Anche il performance management è un processo, spesso dolorosamente burocratico, quasi sempre improduttivo come ci spiega Matteo Sola, che si aggiunge al processo “principale” dell’azienda: quello in cui genera valore per il cliente.

Se così stanno le cose, un modo per inquadrare il problema potrebbe essere analogo all’esempio di Toyota: riportare il performance management dentro al flusso che consente alla vostra organizzazione di portare valore sul mercato.

Se così stanno le cose, un modo per inquadrare il problema potrebbe essere analogo all’esempio di Toyota: riportare il performance management dentro al flusso che consente alla vostra organizzazione di portare valore sul mercato.

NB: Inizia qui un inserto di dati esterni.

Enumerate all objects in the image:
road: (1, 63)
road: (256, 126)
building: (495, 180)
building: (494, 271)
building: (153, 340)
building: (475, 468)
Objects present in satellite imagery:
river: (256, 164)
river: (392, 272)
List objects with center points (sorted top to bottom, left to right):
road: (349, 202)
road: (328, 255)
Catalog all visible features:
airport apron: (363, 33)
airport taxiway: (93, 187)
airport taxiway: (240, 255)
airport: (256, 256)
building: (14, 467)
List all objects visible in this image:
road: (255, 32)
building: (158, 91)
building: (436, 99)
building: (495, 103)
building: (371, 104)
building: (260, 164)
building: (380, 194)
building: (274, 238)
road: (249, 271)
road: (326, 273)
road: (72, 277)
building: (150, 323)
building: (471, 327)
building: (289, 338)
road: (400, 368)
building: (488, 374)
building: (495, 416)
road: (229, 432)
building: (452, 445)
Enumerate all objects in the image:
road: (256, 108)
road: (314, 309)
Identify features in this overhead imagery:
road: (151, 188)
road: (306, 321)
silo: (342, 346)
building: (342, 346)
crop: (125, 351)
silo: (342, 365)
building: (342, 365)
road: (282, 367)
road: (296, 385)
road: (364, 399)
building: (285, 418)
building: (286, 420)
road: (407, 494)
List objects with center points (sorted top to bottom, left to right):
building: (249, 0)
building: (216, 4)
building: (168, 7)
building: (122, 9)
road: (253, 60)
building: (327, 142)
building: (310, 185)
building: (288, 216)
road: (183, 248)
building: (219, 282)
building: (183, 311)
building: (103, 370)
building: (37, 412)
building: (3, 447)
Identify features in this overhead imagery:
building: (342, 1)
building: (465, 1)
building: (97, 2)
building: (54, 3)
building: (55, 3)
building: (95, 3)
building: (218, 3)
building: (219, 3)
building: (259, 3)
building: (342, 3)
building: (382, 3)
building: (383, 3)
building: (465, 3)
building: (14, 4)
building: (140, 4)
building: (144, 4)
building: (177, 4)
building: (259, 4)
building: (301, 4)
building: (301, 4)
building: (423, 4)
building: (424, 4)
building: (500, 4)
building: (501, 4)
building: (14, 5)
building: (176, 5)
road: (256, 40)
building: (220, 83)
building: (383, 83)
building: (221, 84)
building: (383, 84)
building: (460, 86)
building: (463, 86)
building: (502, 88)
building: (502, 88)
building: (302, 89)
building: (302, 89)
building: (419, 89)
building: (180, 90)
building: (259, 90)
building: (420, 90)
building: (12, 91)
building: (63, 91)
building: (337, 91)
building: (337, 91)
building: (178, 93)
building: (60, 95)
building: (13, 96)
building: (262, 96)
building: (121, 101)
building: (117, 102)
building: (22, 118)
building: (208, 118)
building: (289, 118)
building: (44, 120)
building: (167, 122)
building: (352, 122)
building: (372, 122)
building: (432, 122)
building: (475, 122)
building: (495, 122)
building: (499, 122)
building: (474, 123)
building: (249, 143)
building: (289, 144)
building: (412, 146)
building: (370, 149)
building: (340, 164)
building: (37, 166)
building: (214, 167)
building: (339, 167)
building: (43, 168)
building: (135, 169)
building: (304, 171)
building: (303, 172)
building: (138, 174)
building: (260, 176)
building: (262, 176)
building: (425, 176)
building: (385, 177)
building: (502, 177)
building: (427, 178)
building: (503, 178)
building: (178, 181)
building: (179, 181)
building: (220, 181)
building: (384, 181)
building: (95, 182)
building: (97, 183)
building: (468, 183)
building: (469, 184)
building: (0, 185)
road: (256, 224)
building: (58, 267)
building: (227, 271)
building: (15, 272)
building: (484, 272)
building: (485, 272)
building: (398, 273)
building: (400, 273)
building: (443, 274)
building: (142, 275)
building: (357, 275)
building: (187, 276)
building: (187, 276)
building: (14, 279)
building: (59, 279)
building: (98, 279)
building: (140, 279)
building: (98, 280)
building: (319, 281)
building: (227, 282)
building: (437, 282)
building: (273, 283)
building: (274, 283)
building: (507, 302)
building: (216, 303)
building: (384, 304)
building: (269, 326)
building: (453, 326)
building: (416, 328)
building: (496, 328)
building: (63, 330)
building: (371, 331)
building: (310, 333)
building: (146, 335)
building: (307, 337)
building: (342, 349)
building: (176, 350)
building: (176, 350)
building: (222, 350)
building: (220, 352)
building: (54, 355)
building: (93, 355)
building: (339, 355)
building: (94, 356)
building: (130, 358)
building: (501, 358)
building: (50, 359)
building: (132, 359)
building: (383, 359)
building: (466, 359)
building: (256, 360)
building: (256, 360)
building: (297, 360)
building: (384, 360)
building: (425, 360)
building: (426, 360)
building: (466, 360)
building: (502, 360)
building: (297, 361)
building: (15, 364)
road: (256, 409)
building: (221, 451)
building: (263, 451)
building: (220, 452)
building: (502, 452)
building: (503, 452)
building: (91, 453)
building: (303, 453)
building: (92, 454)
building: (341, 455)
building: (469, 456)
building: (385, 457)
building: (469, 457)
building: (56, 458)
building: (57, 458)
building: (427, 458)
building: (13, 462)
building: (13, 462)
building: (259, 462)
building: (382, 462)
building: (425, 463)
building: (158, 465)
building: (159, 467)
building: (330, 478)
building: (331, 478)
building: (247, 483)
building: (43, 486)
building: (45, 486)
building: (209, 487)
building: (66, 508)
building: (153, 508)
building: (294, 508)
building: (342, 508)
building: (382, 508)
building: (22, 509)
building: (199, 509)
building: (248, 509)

Si tratta di riunire il “flow” della performance personale, di cui ci parla Alessandro Pirani sulla scorta di Csíkszentmihályi (anch’io grato di non doverlo pronunciare), con il flusso del valore che scorre in azienda.

Grazie tante. Ammetto che potrebbe sembrare che non si stia facendo grandi passi avanti. Fare in modo che la performance individuale sia armonizzata a quella dell’organizzazione. Gente di livello in Kopernicana, che Lapalisse impallidisca al loro cospetto!

Però un attimo. Se dico che è meglio avere un operaio che pensa piuttosto che uno che non pensa, anche al più dispotico dei manager pare oggi una buona idea. Voglio dire che su questa “ovvietà” Toyota ha costruito un sistema che è diventato best practice, a volte sotto mentite spoglie, in qualsiasi contesto industriale e non solo nell’automotive.
In realtà l’ovvietà di una gestione delle performance più attaccata al valore reale generato dall’organizzazione, porta con sé implicazioni piuttosto rivoluzionarie. E la rivoluzione è in atto da un po’ (da più di due anni se è questo che state pensando).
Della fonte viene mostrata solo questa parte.